In the trace reconstruction problem, an unknown source string $x \in \{0,1\}^n$ is sent through a probabilistic deletion channel which independently deletes each bit with probability $\delta$ and concatenates the surviving bits, yielding a trace of $x$. The problem is to reconstruct $x$ given independent traces. This problem has received much attention in recent years both in the worst-case setting where x may be an arbitrary string in $\{0,1\}^n$ \cite{DOS17,NazarovPeres17,HHP18,HL18,Chase19} and in the average-case setting where $x$ is drawn uniformly at random from $\{0,1\}^n$ \cite{PeresZhai17,HPP18,HL18,Chase19}.
This paper studies trace reconstruction in the smoothed analysis setting, in which a ``worst-case'' string $x^{\worst}$ is chosen arbitrarily from $\{0,1\}^n$, and then a perturbed version $\bx$ of $x^{\worst}$ is formed by independently replacing each coordinate by a uniform random bit with probability $\sigma$. The problem is to reconstruct $\bx$ given independent traces from it.

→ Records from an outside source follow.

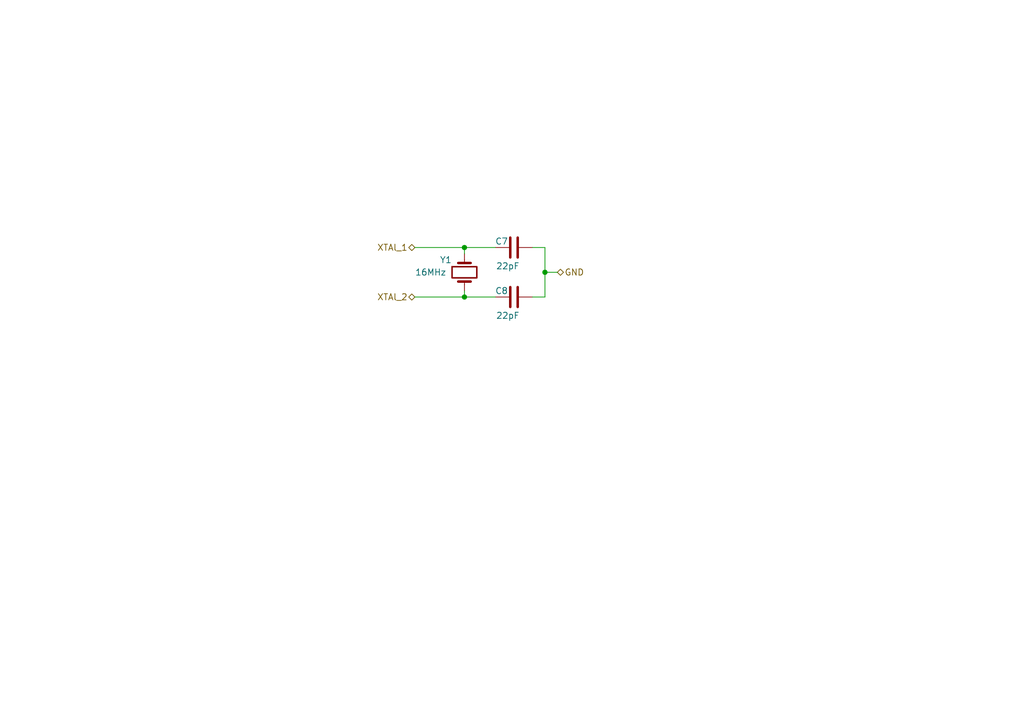
<source format=kicad_sch>
(kicad_sch
	(version 20231120)
	(generator "eeschema")
	(generator_version "8.0")
	(uuid "e32ccd04-d645-49c2-a980-298a2d259f2f")
	(paper "A5")
	(title_block
		(title "MCU Crystal oscillator")
		(date "2024-04-17")
		(rev "1.0")
	)
	
	(junction
		(at 95.25 50.8)
		(diameter 0)
		(color 0 0 0 0)
		(uuid "5d92c238-5bc0-453b-9359-cd30bc2f55d8")
	)
	(junction
		(at 111.76 55.88)
		(diameter 0)
		(color 0 0 0 0)
		(uuid "9bc474d5-94dd-43fc-8bb8-60503cff2c71")
	)
	(junction
		(at 95.25 60.96)
		(diameter 0)
		(color 0 0 0 0)
		(uuid "afa34fab-8464-46a6-adea-7f9263df4680")
	)
	(wire
		(pts
			(xy 109.22 60.96) (xy 111.76 60.96)
		)
		(stroke
			(width 0)
			(type default)
		)
		(uuid "1a75e3ca-12cb-4c72-8770-dcf3a545c220")
	)
	(wire
		(pts
			(xy 111.76 55.88) (xy 114.3 55.88)
		)
		(stroke
			(width 0)
			(type default)
		)
		(uuid "27950d76-bc11-434e-aa94-7671de85a3f6")
	)
	(wire
		(pts
			(xy 95.25 50.8) (xy 95.25 52.07)
		)
		(stroke
			(width 0)
			(type default)
		)
		(uuid "2fc3026d-1321-4a2e-a4df-db35bc75f114")
	)
	(wire
		(pts
			(xy 85.09 60.96) (xy 95.25 60.96)
		)
		(stroke
			(width 0)
			(type default)
		)
		(uuid "31d3b3f3-f8ef-4d06-b3ef-c51e13e74b81")
	)
	(wire
		(pts
			(xy 111.76 50.8) (xy 111.76 55.88)
		)
		(stroke
			(width 0)
			(type default)
		)
		(uuid "4448c41f-e9d2-4367-adf2-7644c25e2647")
	)
	(wire
		(pts
			(xy 95.25 60.96) (xy 101.6 60.96)
		)
		(stroke
			(width 0)
			(type default)
		)
		(uuid "45b697ff-bb23-4041-9ef0-981adad5aad1")
	)
	(wire
		(pts
			(xy 95.25 59.69) (xy 95.25 60.96)
		)
		(stroke
			(width 0)
			(type default)
		)
		(uuid "8eff63cd-6c23-4ef8-bef9-dd5962e1d9ae")
	)
	(wire
		(pts
			(xy 109.22 50.8) (xy 111.76 50.8)
		)
		(stroke
			(width 0)
			(type default)
		)
		(uuid "bad66036-8926-4385-9c76-d9486691b7e2")
	)
	(wire
		(pts
			(xy 85.09 50.8) (xy 95.25 50.8)
		)
		(stroke
			(width 0)
			(type default)
		)
		(uuid "c950733b-1538-46b9-a6d6-d931593923b8")
	)
	(wire
		(pts
			(xy 111.76 55.88) (xy 111.76 60.96)
		)
		(stroke
			(width 0)
			(type default)
		)
		(uuid "e7441a3a-57c5-42b6-aa86-319377cebbac")
	)
	(wire
		(pts
			(xy 101.6 50.8) (xy 95.25 50.8)
		)
		(stroke
			(width 0)
			(type default)
		)
		(uuid "fa644fc5-91ed-4eab-961c-080f29bf17cc")
	)
	(hierarchical_label "XTAl_1"
		(shape bidirectional)
		(at 85.09 50.8 180)
		(fields_autoplaced yes)
		(effects
			(font
				(size 1.27 1.27)
			)
			(justify right)
		)
		(uuid "7588a176-ee42-40f8-8397-78e273db2618")
	)
	(hierarchical_label "GND"
		(shape bidirectional)
		(at 114.3 55.88 0)
		(fields_autoplaced yes)
		(effects
			(font
				(size 1.27 1.27)
			)
			(justify left)
		)
		(uuid "9bd8611f-0b4a-4f5a-9f30-a3795646206b")
	)
	(hierarchical_label "XTAl_2"
		(shape bidirectional)
		(at 85.09 60.96 180)
		(fields_autoplaced yes)
		(effects
			(font
				(size 1.27 1.27)
			)
			(justify right)
		)
		(uuid "af25c4c2-59d4-4e6a-861e-9d5d7d4d14ed")
	)
	(symbol
		(lib_id "Device:C")
		(at 105.41 50.8 270)
		(unit 1)
		(exclude_from_sim no)
		(in_bom yes)
		(on_board yes)
		(dnp no)
		(uuid "145e68d2-7621-479f-9fc1-8df676bb85f3")
		(property "Reference" "C7"
			(at 102.87 49.53 90)
			(effects
				(font
					(size 1.27 1.27)
				)
			)
		)
		(property "Value" "22pF"
			(at 104.14 54.61 90)
			(effects
				(font
					(size 1.27 1.27)
				)
			)
		)
		(property "Footprint" "Capacitor_THT:C_Disc_D4.7mm_W2.5mm_P5.00mm"
			(at 101.6 51.7652 0)
			(effects
				(font
					(size 1.27 1.27)
				)
				(hide yes)
			)
		)
		(property "Datasheet" "~"
			(at 105.41 50.8 0)
			(effects
				(font
					(size 1.27 1.27)
				)
				(hide yes)
			)
		)
		(property "Description" ""
			(at 105.41 50.8 0)
			(effects
				(font
					(size 1.27 1.27)
				)
				(hide yes)
			)
		)
		(pin "1"
			(uuid "cff49f5d-14a3-44ac-8838-12ed037e1962")
		)
		(pin "2"
			(uuid "6b06a84b-0780-4ebe-98ba-8d64fc506ec0")
		)
		(instances
			(project "Weather"
				(path "/4bc9f80e-0a24-4618-ba5d-3a118070c43e/3fdb808c-b7d6-448b-be26-584f8a24ea4a"
					(reference "C7")
					(unit 1)
				)
			)
			(project "Tracker"
				(path "/60c5e70b-bc37-4402-aa86-9378cecb8f85/9d930418-4d94-42d8-8741-e1ee0e746f35"
					(reference "C6")
					(unit 1)
				)
			)
		)
	)
	(symbol
		(lib_id "Device:C")
		(at 105.41 60.96 270)
		(unit 1)
		(exclude_from_sim no)
		(in_bom yes)
		(on_board yes)
		(dnp no)
		(uuid "a610d864-b6e1-4f31-a51a-61403e938933")
		(property "Reference" "C8"
			(at 102.87 59.69 90)
			(effects
				(font
					(size 1.27 1.27)
				)
			)
		)
		(property "Value" "22pF"
			(at 104.14 64.77 90)
			(effects
				(font
					(size 1.27 1.27)
				)
			)
		)
		(property "Footprint" "Capacitor_THT:C_Disc_D4.7mm_W2.5mm_P5.00mm"
			(at 101.6 61.9252 0)
			(effects
				(font
					(size 1.27 1.27)
				)
				(hide yes)
			)
		)
		(property "Datasheet" "~"
			(at 105.41 60.96 0)
			(effects
				(font
					(size 1.27 1.27)
				)
				(hide yes)
			)
		)
		(property "Description" ""
			(at 105.41 60.96 0)
			(effects
				(font
					(size 1.27 1.27)
				)
				(hide yes)
			)
		)
		(pin "1"
			(uuid "1bc6412f-acf5-419f-8840-1afb8412a1a8")
		)
		(pin "2"
			(uuid "75824117-312f-4684-9c73-246b61ae7def")
		)
		(instances
			(project "Weather"
				(path "/4bc9f80e-0a24-4618-ba5d-3a118070c43e/3fdb808c-b7d6-448b-be26-584f8a24ea4a"
					(reference "C8")
					(unit 1)
				)
			)
			(project "Tracker"
				(path "/60c5e70b-bc37-4402-aa86-9378cecb8f85/9d930418-4d94-42d8-8741-e1ee0e746f35"
					(reference "C7")
					(unit 1)
				)
			)
		)
	)
	(symbol
		(lib_id "Device:Crystal")
		(at 95.25 55.88 90)
		(unit 1)
		(exclude_from_sim yes)
		(in_bom yes)
		(on_board yes)
		(dnp no)
		(uuid "be7af45a-d098-4067-9ee6-f4b276858e7e")
		(property "Reference" "Y1"
			(at 90.17 53.34 90)
			(effects
				(font
					(size 1.27 1.27)
				)
				(justify right)
			)
		)
		(property "Value" "16MHz"
			(at 85.09 55.88 90)
			(effects
				(font
					(size 1.27 1.27)
				)
				(justify right)
			)
		)
		(property "Footprint" "Crystal:Crystal_HC49-4H_Vertical"
			(at 95.25 55.88 0)
			(effects
				(font
					(size 1.27 1.27)
				)
				(hide yes)
			)
		)
		(property "Datasheet" "~"
			(at 95.25 55.88 0)
			(effects
				(font
					(size 1.27 1.27)
				)
				(hide yes)
			)
		)
		(property "Description" ""
			(at 95.25 55.88 0)
			(effects
				(font
					(size 1.27 1.27)
				)
				(hide yes)
			)
		)
		(pin "1"
			(uuid "be54d300-fc19-4003-b157-2d38d1aeea2f")
		)
		(pin "2"
			(uuid "c55223f5-45cd-4650-ac22-0aa36c396eaf")
		)
		(instances
			(project "Weather"
				(path "/4bc9f80e-0a24-4618-ba5d-3a118070c43e/3fdb808c-b7d6-448b-be26-584f8a24ea4a"
					(reference "Y1")
					(unit 1)
				)
			)
			(project "Tracker"
				(path "/60c5e70b-bc37-4402-aa86-9378cecb8f85/9d930418-4d94-42d8-8741-e1ee0e746f35"
					(reference "Y1")
					(unit 1)
				)
			)
		)
	)
)
</source>
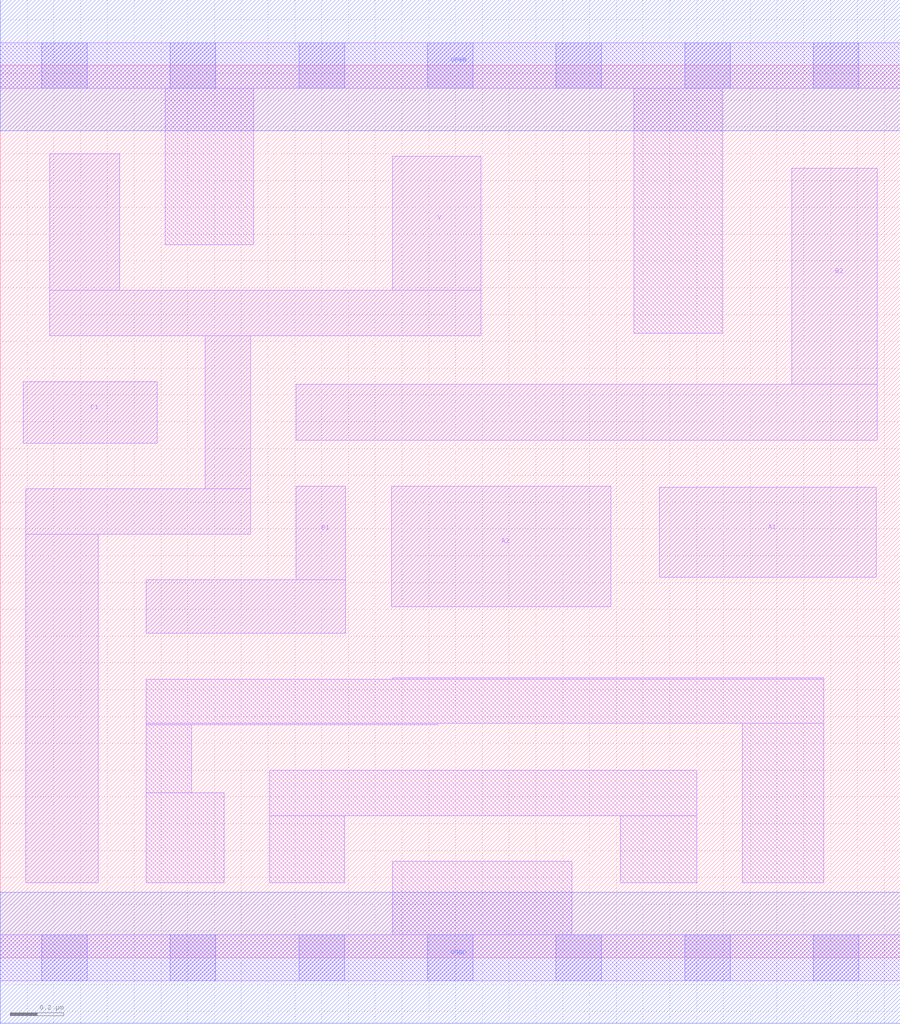
<source format=lef>
# Copyright 2020 The SkyWater PDK Authors
#
# Licensed under the Apache License, Version 2.0 (the "License");
# you may not use this file except in compliance with the License.
# You may obtain a copy of the License at
#
#     https://www.apache.org/licenses/LICENSE-2.0
#
# Unless required by applicable law or agreed to in writing, software
# distributed under the License is distributed on an "AS IS" BASIS,
# WITHOUT WARRANTIES OR CONDITIONS OF ANY KIND, either express or implied.
# See the License for the specific language governing permissions and
# limitations under the License.
#
# SPDX-License-Identifier: Apache-2.0

VERSION 5.7 ;
  NAMESCASESENSITIVE ON ;
  NOWIREEXTENSIONATPIN ON ;
  DIVIDERCHAR "/" ;
  BUSBITCHARS "[]" ;
UNITS
  DATABASE MICRONS 200 ;
END UNITS
MACRO sky130_fd_sc_lp__o221ai_0
  CLASS CORE ;
  SOURCE USER ;
  FOREIGN sky130_fd_sc_lp__o221ai_0 ;
  ORIGIN  0.000000  0.000000 ;
  SIZE  3.360000 BY  3.330000 ;
  SYMMETRY X Y R90 ;
  SITE unit ;
  PIN A1
    ANTENNAGATEAREA  0.159000 ;
    DIRECTION INPUT ;
    USE SIGNAL ;
    PORT
      LAYER li1 ;
        RECT 2.460000 1.420000 3.270000 1.755000 ;
    END
  END A1
  PIN A2
    ANTENNAGATEAREA  0.159000 ;
    DIRECTION INPUT ;
    USE SIGNAL ;
    PORT
      LAYER li1 ;
        RECT 1.460000 1.310000 2.280000 1.760000 ;
    END
  END A2
  PIN B1
    ANTENNAGATEAREA  0.159000 ;
    DIRECTION INPUT ;
    USE SIGNAL ;
    PORT
      LAYER li1 ;
        RECT 0.545000 1.210000 1.290000 1.410000 ;
        RECT 1.105000 1.410000 1.290000 1.760000 ;
    END
  END B1
  PIN B2
    ANTENNAGATEAREA  0.159000 ;
    DIRECTION INPUT ;
    USE SIGNAL ;
    PORT
      LAYER li1 ;
        RECT 1.105000 1.930000 3.275000 2.140000 ;
        RECT 2.955000 2.140000 3.275000 2.945000 ;
    END
  END B2
  PIN C1
    ANTENNAGATEAREA  0.159000 ;
    DIRECTION INPUT ;
    USE SIGNAL ;
    PORT
      LAYER li1 ;
        RECT 0.085000 1.920000 0.585000 2.150000 ;
    END
  END C1
  PIN Y
    ANTENNADIFFAREA  0.530500 ;
    DIRECTION OUTPUT ;
    USE SIGNAL ;
    PORT
      LAYER li1 ;
        RECT 0.095000 0.280000 0.365000 1.580000 ;
        RECT 0.095000 1.580000 0.935000 1.750000 ;
        RECT 0.185000 2.320000 1.795000 2.490000 ;
        RECT 0.185000 2.490000 0.445000 3.000000 ;
        RECT 0.765000 1.750000 0.935000 2.320000 ;
        RECT 1.465000 2.490000 1.795000 2.990000 ;
    END
  END Y
  PIN VGND
    DIRECTION INOUT ;
    USE GROUND ;
    PORT
      LAYER met1 ;
        RECT 0.000000 -0.245000 3.360000 0.245000 ;
    END
  END VGND
  PIN VPWR
    DIRECTION INOUT ;
    USE POWER ;
    PORT
      LAYER met1 ;
        RECT 0.000000 3.085000 3.360000 3.575000 ;
    END
  END VPWR
  OBS
    LAYER li1 ;
      RECT 0.000000 -0.085000 3.360000 0.085000 ;
      RECT 0.000000  3.245000 3.360000 3.415000 ;
      RECT 0.545000  0.280000 0.835000 0.615000 ;
      RECT 0.545000  0.615000 0.715000 0.870000 ;
      RECT 0.545000  0.870000 1.635000 0.875000 ;
      RECT 0.545000  0.875000 3.075000 1.040000 ;
      RECT 0.615000  2.660000 0.945000 3.245000 ;
      RECT 1.005000  0.280000 1.285000 0.530000 ;
      RECT 1.005000  0.530000 2.600000 0.700000 ;
      RECT 1.465000  0.085000 2.135000 0.360000 ;
      RECT 1.465000  1.040000 3.075000 1.045000 ;
      RECT 2.315000  0.280000 2.600000 0.530000 ;
      RECT 2.365000  2.330000 2.695000 3.245000 ;
      RECT 2.770000  0.280000 3.075000 0.875000 ;
    LAYER mcon ;
      RECT 0.155000 -0.085000 0.325000 0.085000 ;
      RECT 0.155000  3.245000 0.325000 3.415000 ;
      RECT 0.635000 -0.085000 0.805000 0.085000 ;
      RECT 0.635000  3.245000 0.805000 3.415000 ;
      RECT 1.115000 -0.085000 1.285000 0.085000 ;
      RECT 1.115000  3.245000 1.285000 3.415000 ;
      RECT 1.595000 -0.085000 1.765000 0.085000 ;
      RECT 1.595000  3.245000 1.765000 3.415000 ;
      RECT 2.075000 -0.085000 2.245000 0.085000 ;
      RECT 2.075000  3.245000 2.245000 3.415000 ;
      RECT 2.555000 -0.085000 2.725000 0.085000 ;
      RECT 2.555000  3.245000 2.725000 3.415000 ;
      RECT 3.035000 -0.085000 3.205000 0.085000 ;
      RECT 3.035000  3.245000 3.205000 3.415000 ;
  END
END sky130_fd_sc_lp__o221ai_0

</source>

Our main result is an algorithm which, for any constant perturbation rate $\sigma$ and any constant deletion rate $\delta$, uses $\poly(n)$ running time and traces and succeeds with high probability in reconstructing the string $\bx$. This stands in contrast with the worst-case version of the problem, for which $\exp(O(n^{1/3}))$ is the best known time and sample complexity \cite{DOS17,NazarovPeres17}. Our approach is based on reconstructing $\bx$ from the multiset of its short subwords and is quite different from previous algorithms for either the worst-case or average-case versions of the problem. The heart of our work is a new $\poly(n)$-time procedure for reconstructing the multiset of all $O(log n)$-length subwords of any source string $x \in \{0,1\}^n$ given access to traces of $x$.